更极端的例子是Deep Wiki:它不仅提供Devon分析的原始文件,还会为仓库生成完整文档页。想象这多适合粘贴给LLM!所有通过简单修改URL就能让LLM获取内容的工具都令人振奋。另外,虽然未来(甚至现在)LLM能自主点击操作,但主动优化信息获取方式仍很重要——毕竟当前LLM使用成本仍高。
So when you just change the URL from GitHub to git ingest, then this will actually concatenate all the files into a single giant text and it will create a directory structure, etcetera, and this is ready to be copy pasted into your favorite LLM and you can do stuff. Maybe even more dramatic example of this is Deep Wiki, where it's not just the raw content of these files, this is from Devon, but also like they have Devon basically do analysis of the GitHub repo, and Devon basically builds up a whole docs pages just for your repo. And you can imagine that this is even more helpful to copy paste into your LLM. So I love all the little tools that basically where you just change the URL and it makes something accessible to an LLM, so this is all well and great, and I think there should be a lot more of it. One more note I wanted to make is that it is absolutely possible that in the future, LLMs will be able to, it's not even future, this is today, they'll be able to go around and they'll be able to click stuff and so on.

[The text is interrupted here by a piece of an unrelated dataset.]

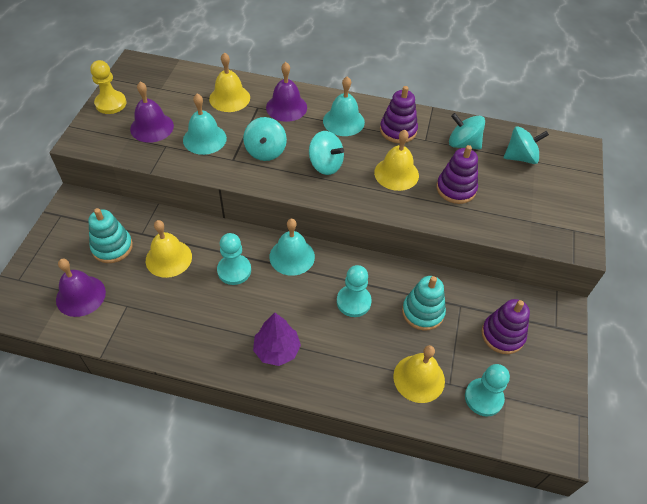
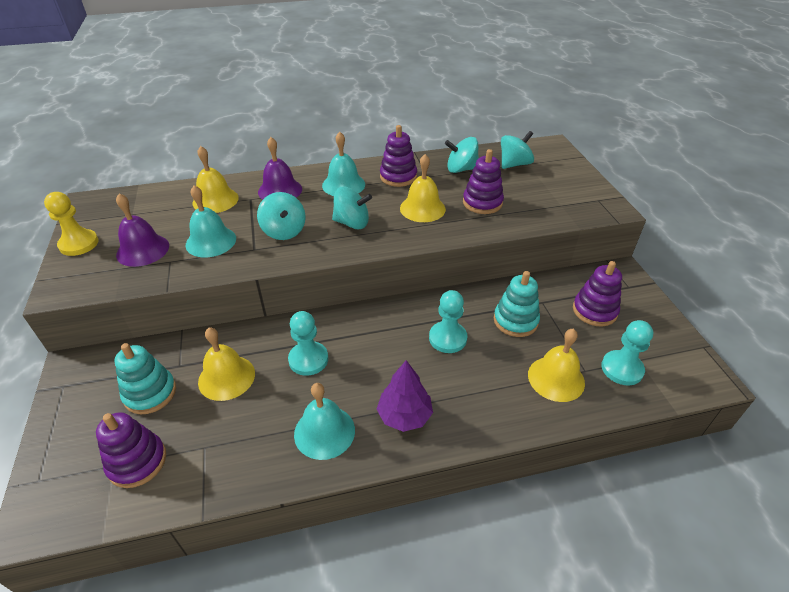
camera: 25 degrees left, 10 degrees down
purple bell [56,259,106,317] -> purple stacking toy [96,413,166,488]
turquoise bell [269,219,315,276] -> turquoise bell moved to [294,383,355,460]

我认为有必要与LLM双向适应:有些软件可能长期不会适配,这时工具就很重要;但对主流场景,找到中间点很值得期待。总结来说:当下正是进入这行业的黄金时代。
But I still think it's very worth basically meeting LLM halfway, LLM's halfway, and making it easier for them to access all this information because this is still fairly expensive, would say, to use and a lot more difficult. And so I do think that lots of software, there will be a long tail where it won't adapt because these are not like live player sort of repositories or digital infrastructure, and we will need these tools. But I think for everyone else, I think it's very worth kind of like meeting in some middle point. So I'm bullish on both, if that makes sense. So in summary, what an amazing time to get into the industry.
我们需要重写大量代码(专业程序员仍不可或缺),LLM就像公共设施或早期操作系统——如同1960年代的操作系统,我们需要学会与这些会犯错的'数字灵魂'协作,为此必须调整基础设施。

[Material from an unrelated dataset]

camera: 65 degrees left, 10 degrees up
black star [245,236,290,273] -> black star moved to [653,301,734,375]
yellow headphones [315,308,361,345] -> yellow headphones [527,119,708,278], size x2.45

We need to rewrite a ton of code, a ton of code will be written by professionals and by coders. These LLMs are kind of like utilities, kind of like fabs, but they're kind of especially like operating systems, but it's so early. It's like nineteen sixties of operating systems, and and I think a lot of the analogies crossover. And these LLMs are kind of like these fallible, you know, people spirits that we have to learn to work with. And in order to do that properly, we need to adjust our infrastructure towards it.
构建LLM应用时,我会分享高效协作的方法和工具,如何快速迭代出半自主产品。当然代理也需要大量定制代码。用钢铁侠战衣类比:未来十年我们将见证滑块从左到右的精彩推移,我迫不及待想与各位共同建设这个未来。谢谢!

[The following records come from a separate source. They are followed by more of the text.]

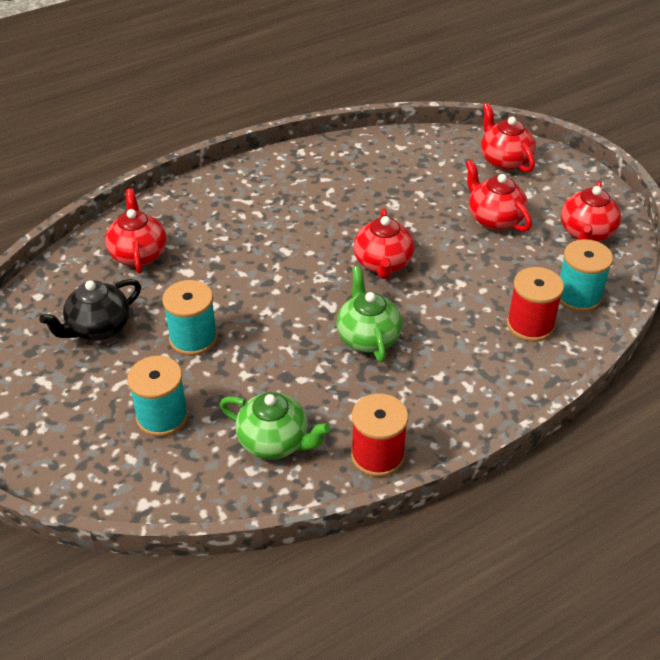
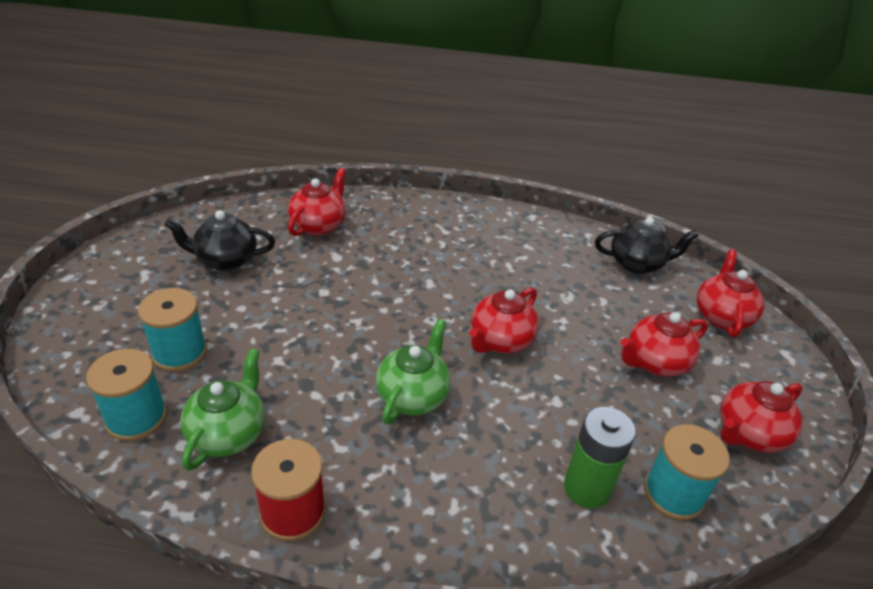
camera: 35 degrees right, 5 degrees down
turquoise spool [162,280,218,356] -> turquoise spool moved to [86,349,167,441]
green teapot [220,392,330,460] -> green teapot turned 135 degrees counterclockwise [180,348,265,471]
red teapot [466,159,532,232] -> red teapot turned 120 degrees counterclockwise [621,312,708,377]
red spool [507,267,564,342] -> green battery [564,407,636,509]
none -> black teapot [595,217,698,274]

So when you're building these LLM apps, I describe some of the ways of working effectively with these LLMs and some of the tools that make that kind of possible and how you can spin this loop very, very quickly and basically create partial autonomy products. And then, yeah, a lot of code has to also be written for the agents or directly. But in any case, going back to the Iron Man suit analogy, I think what we'll see over the next decade roughly is we're going to take the slider from left to right and a very interesting it's going to be very interesting to see what that looks like and I can't wait to build it with all of you. Thank you.
关于 Bayt 播客
Bayt 提供中文+原文双语音频和字幕,帮助你打破语言障碍,轻松听懂全球优质播客。